Reproduce the stretch of the heat transfer plate text from "The upper figure" through "by several millimetres." word for word.

= Reading passage =

- Opening Delimiter -

HEAT TRANSFER PLATE FOR PLATE HEAT EXCHANGER AND PLATE HEAT EXCHANGER WITH THE SAME

Abstract

A heat transfer plate (10) for a plate heat exchanger (100) includes: a plate body (11) which has a gasket groove (12) with a groove wall (13, 14), the groove wall (13, 14) having a groove wall body (130, 140); and a ridge (20) disposed on the groove wall body (130, 140) of a segment (120) of the gasket groove (12) in a length direction of the gasket groove (12).

Description

CROSS-REFERENCE TO RELATED APPLICATION

This application claims foreign priority benefits under U.S.C. § 119 to Denmark Patent Application No. PA201700670 filed on Nov. 22, 2017, the content of which is hereby incorporated by reference in its entirety.

TECHNICAL FIELD

Embodiments of the present disclosure relates to a heat transfer plate for a plate heat exchanger and a plate heat exchanger.

BACKGROUND

FIG. 1 shows a typical construction of a plate heat exchanger 100′. The plate heat exchanger 100′ comprises a plurality of heat transfer plate 10′ stacked on top of each other. The heat transfer plates 10′ are formed with patterns such that flow paths are formed between each set of neighbouring heat transfer plates 10′. Openings 21 and 22 are formed in the heat transfer plates 10′ to form inlets and outlets for fluids to these flow paths. Gaskets 60 are positioned between the heat transfer plates 10′ in gasket grooves 12 formed in the heat transfer plates. The gasket is arranged at an edge portion of the heat transfer plate to seal the flow paths and at an area around the openings to seal pairs of the openings, such that only two of them have flow access to the flow path formed at one side of the heat transfer plate, while the other two is sealed therefrom.

FIG. 2 shows that the heat exchanger plates 10′ are stacked and positioned between relatively thick and rigid top and bottom plates 51 and 52. Tension shown by arrows is then applied to the heat exchanger plates 10′ to keep them close together and to squeeze the gaskets 60 slightly such that stable and fluid tight flow paths are formed. This tension typically is implemented through bolts (not shown) extending from the top plate 51 to the bottom plate 52.

The upper figure in FIG. 2 shows the state of the heat exchanger plates 10′ before the tension is applied to them, while the lower figure in FIG. 2 shows a frequently experienced problem that this tension tends to prolong the heat exchanger plates 10′, such as by several millimetres.

SUMMARY

The present disclosure provides a heat transfer plate for a plate heat exchanger and a plate heat exchanger that at least partly alleviate the prolongation of the heat transfer plates when tension is applied to the heat exchanger plates.

Embodiments of the present disclosure provide a heat transfer plate for a plate heat exchanger. The heat transfer plate comprises: a plate body which has a gasket groove with a groove wall, the groove wall having a groove wall body; and a ridge disposed on the groove wall body of a segment of the gasket groove in a length direction of the gasket groove.

- Closing Delimiter -

= Source material =
- Opening Delimiter -

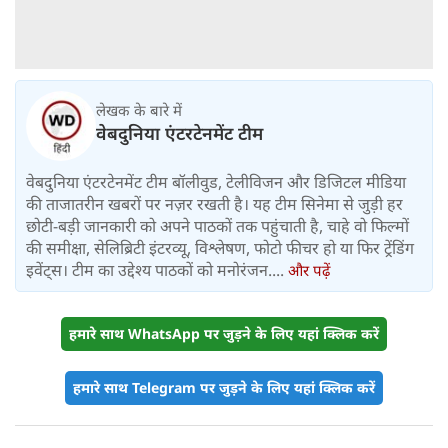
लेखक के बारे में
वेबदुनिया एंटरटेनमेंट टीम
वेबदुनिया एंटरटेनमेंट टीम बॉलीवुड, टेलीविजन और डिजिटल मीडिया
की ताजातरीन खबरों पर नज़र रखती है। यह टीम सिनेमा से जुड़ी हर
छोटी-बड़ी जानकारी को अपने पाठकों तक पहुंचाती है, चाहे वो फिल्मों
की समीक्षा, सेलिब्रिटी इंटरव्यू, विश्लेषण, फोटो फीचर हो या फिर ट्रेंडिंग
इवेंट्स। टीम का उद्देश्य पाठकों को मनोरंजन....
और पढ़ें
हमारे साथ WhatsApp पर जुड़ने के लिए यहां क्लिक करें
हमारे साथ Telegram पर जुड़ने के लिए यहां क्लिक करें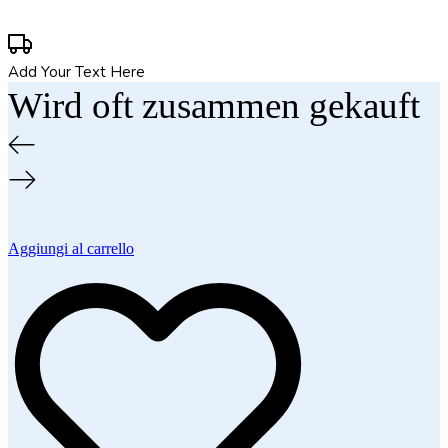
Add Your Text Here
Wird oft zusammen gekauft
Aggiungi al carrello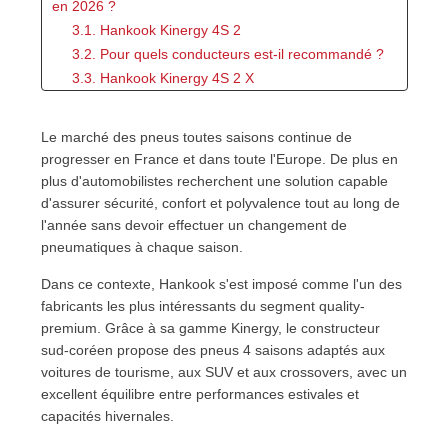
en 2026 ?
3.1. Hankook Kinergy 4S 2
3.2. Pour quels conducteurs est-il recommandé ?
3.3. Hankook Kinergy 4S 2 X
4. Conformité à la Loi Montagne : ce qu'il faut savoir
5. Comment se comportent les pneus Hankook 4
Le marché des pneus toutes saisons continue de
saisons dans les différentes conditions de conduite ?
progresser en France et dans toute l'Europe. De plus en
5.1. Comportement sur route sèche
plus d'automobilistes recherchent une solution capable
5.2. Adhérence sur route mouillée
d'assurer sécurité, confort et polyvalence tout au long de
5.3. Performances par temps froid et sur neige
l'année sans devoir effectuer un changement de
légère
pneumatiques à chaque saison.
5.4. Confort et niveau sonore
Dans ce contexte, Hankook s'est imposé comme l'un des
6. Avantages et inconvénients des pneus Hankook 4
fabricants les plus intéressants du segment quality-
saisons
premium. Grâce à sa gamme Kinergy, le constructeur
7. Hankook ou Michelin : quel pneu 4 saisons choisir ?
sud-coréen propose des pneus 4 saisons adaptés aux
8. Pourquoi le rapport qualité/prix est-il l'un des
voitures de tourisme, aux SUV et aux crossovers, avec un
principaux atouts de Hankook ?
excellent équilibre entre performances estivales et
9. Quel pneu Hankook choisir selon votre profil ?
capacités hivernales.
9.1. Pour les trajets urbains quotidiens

- Closing Delimiter -

= Output for this task =
The upper figure in FIG. 2 shows the state of the heat exchanger plates 10′ before the tension is applied to them, while the lower figure in FIG. 2 shows a frequently experienced problem that this tension tends to prolong the heat exchanger plates 10′, such as by several millimetres.